The sausages will now have to be labelled Welsh Dragon Pork Sausages to avoid any confusion among customers.
Jon Carthew, 45, who makes the sausages, said yesterday that he had not received any complaints about the absence of real dragon meat.
(Simon de Bruxelles, “Sausages affected by draconian trade laws”, Times Online, Nov. 18).
Update: Great 1998 Tobacco Robbery
Per Jacob Sullum (Nov. 14),
Yesterday a federal judge in Louisiana rejected a motion to dismiss [the Competitive Enterprise Institute’s] lawsuit challenging the Master Settlement Agreement that established a government-backed cigarette cartel for the benefit of state treasuries, trial lawyers, and the leading tobacco companies. The judge’s order is here [PDF]. CEI’s complaint and various other documents related to the case are here.
(see Aug. 4, 2005).
Also, Stanford economist Jeremy Bulow has published another in his series of always-excellent papers on the great tobacco robbery. As the Milken Institute’s Oct. 20 press release puts it, Bulow argues that
the public was conned: the tobacco companies passed on more than 100 percent of the cost to smokers, many states were locked into terrible financial settlements and billions in fees were set aside for trial lawyers.
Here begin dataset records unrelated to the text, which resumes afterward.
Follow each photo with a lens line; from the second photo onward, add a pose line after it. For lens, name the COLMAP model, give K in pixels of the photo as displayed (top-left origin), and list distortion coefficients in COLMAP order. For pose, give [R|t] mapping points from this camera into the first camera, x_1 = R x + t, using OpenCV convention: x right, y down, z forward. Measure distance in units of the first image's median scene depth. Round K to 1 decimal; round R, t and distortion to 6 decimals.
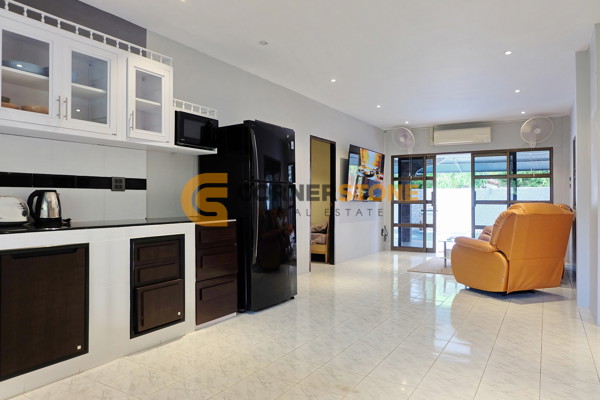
lens RADIAL K [[414.9, 0, 305.9], [0, 414.9, 197.6], [0, 0, 1]] dist [-0.056746, 0.074451]
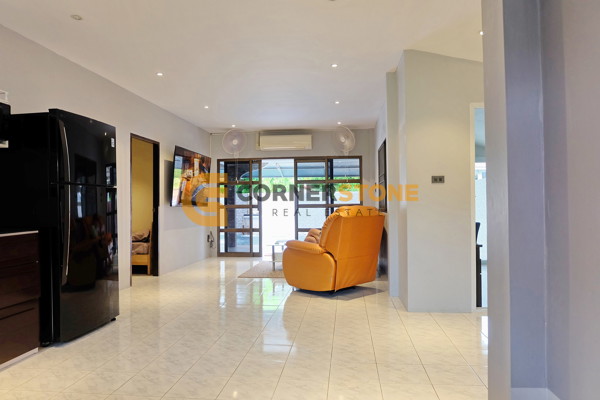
lens RADIAL K [[414.9, 0, 295.2], [0, 414.9, 195.2], [0, 0, 1]] dist [-0.056746, 0.074451]
pose [[0.911246, -0.001064, 0.411862, -0.042433], [0.008934, 0.999812, -0.017183, 0.002350], [-0.411766, 0.019337, 0.911084, 0.066845]]
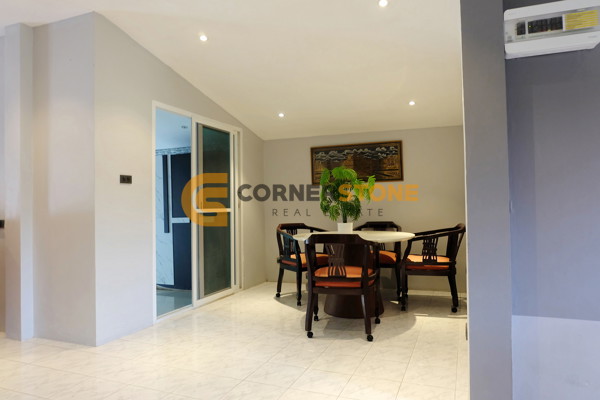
lens RADIAL K [[414.9, 0, 298.4], [0, 414.9, 193.6], [0, 0, 1]] dist [-0.056746, 0.074451]
pose [[-0.166783, 0.023801, 0.985706, -0.225432], [-0.000433, 0.999707, -0.024213, -0.000025], [-0.985994, -0.004465, -0.166724, 0.651823]]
“Few people trust tobacco companies, trial lawyers or politicians,” he writes. “But somehow when the three groups got together and spoke with one voice they were able to convince most people – particularly nonsmokers who benefit from higher cigarette tax revenue – that the settlement had achieved a noble public health goal. In reality, the settlement preserved tobacco companies’ profits, while it gave the trial lawyers an incredibly large ongoing source of income gouged from the hides of smokers, and handed state politicians bragging rights as Davids to Big Tobacco’s Goliath.”
(“The tobacco settlement: when trial lawyers meet tobacco execs”, Milken Institute Review, December)(reg). For more from Bulow, see PoL, Nov. 18, 2005, and Jan. 20 and May 18, 2006.
The 1998 multistate tobacco settlements were a central theme of my 2003 book The Rule of Lawyers and have been covered in depth on this site, including Aug. 4, 2005 and links from there, Sept. 11, 2005, and Jan. 3, 2006, as well as at Point of Law: May 17, Jul. 20 and Jul. 26, 2004, Oct. 6 and Oct. 14, 2005 and Mar. 20, Mar. 29 and Apr. 12, 2006.
Update: “Brockovich’s Medicare-billing lawsuits tossed”
Glamor proved no substitute for legal merit as U.S. District Judge Thomas Whelan in San Diego dismissed two lawsuits by the highly publicized Brockovich against major hospital chains, alleging that the chains should refund to Medicare sums spent on treating injuries caused by earlier hospital negligence (see Jun. 22). The suits “made no specific claims of patient injury” but instead proffered studies estimating the nationwide incidence of negligent patient injury in hospitals. The judge termed the claims “speculative allegations” intended to allow Brockovich and the lawyers for whom she was fronting to “begin a fishing expedition”. “The judge also noted that Brockovich, 46, was not eligible to receive Medicare benefits, was never treated at any of the Scripps or Sharp hospitals, and was never injured by hospital staff misconduct.” (Keith Darcé, San Diego Union-Tribune, Nov. 16). For more on Brockovich’s activities generally, follow links from Nov. 3, 2005.